As provas de bicicleta fixa lembram um pouco as de Moto GP: você tem que explorar as tangentes e ocupar a pista da melhor maneira possível para não perder velocidade. É algo fundamental para você poupar energia e conseguir acelerar novamente. É preciso também saber controlar a bike sobre as imperfeições da pista. Em matéria de estratégia, o melhor é se manter constantemente entre os primeiros, porque o circuito é muito estreito e dificilmente termina com um sprint do pelotão.
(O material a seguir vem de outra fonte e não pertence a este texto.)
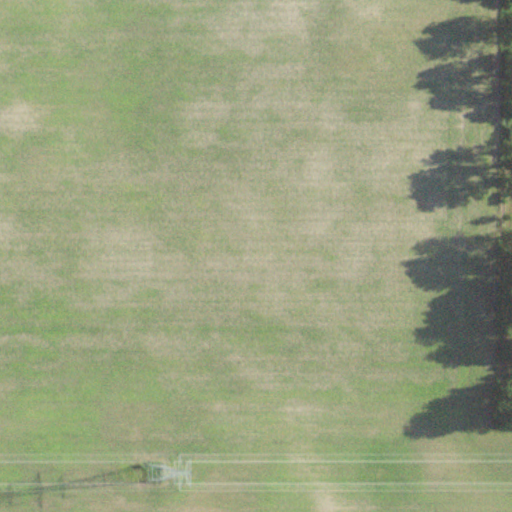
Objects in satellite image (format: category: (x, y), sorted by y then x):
power tower: (154, 472)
A Rad Race foi uma corrida peculiar: depois de um ótimo trabalho da minha equipe para tentar controlar a prova, chegamos ao último quilômetro em um grupo compacto. Foi quando eu me adiantei do pelotão e consegui ficar na dianteira. Foi um sprint que lembrou mais uma competição de estrada.

Cultura fixa

Nas competições de fixa, estilo e visibilidade são características marcantes de cada ciclista. Esse é, sem dúvida, um mundo onde a palavra “moda” desempenha papel importante em todo o contexto, incluindo festas e músicas. Por ter começado como eventos clandestinos, a correlação entre as culturas “fixa” e “hipster” é forte e consolidada. Hoje essas bicicletas expandiram seus horizontes (até mesmo territoriais). Mas uma característica ainda se mantém intacta: a diversão.

*Reportagem publicada na edição nº 147 da revista Go Outside, dezembro de 2017.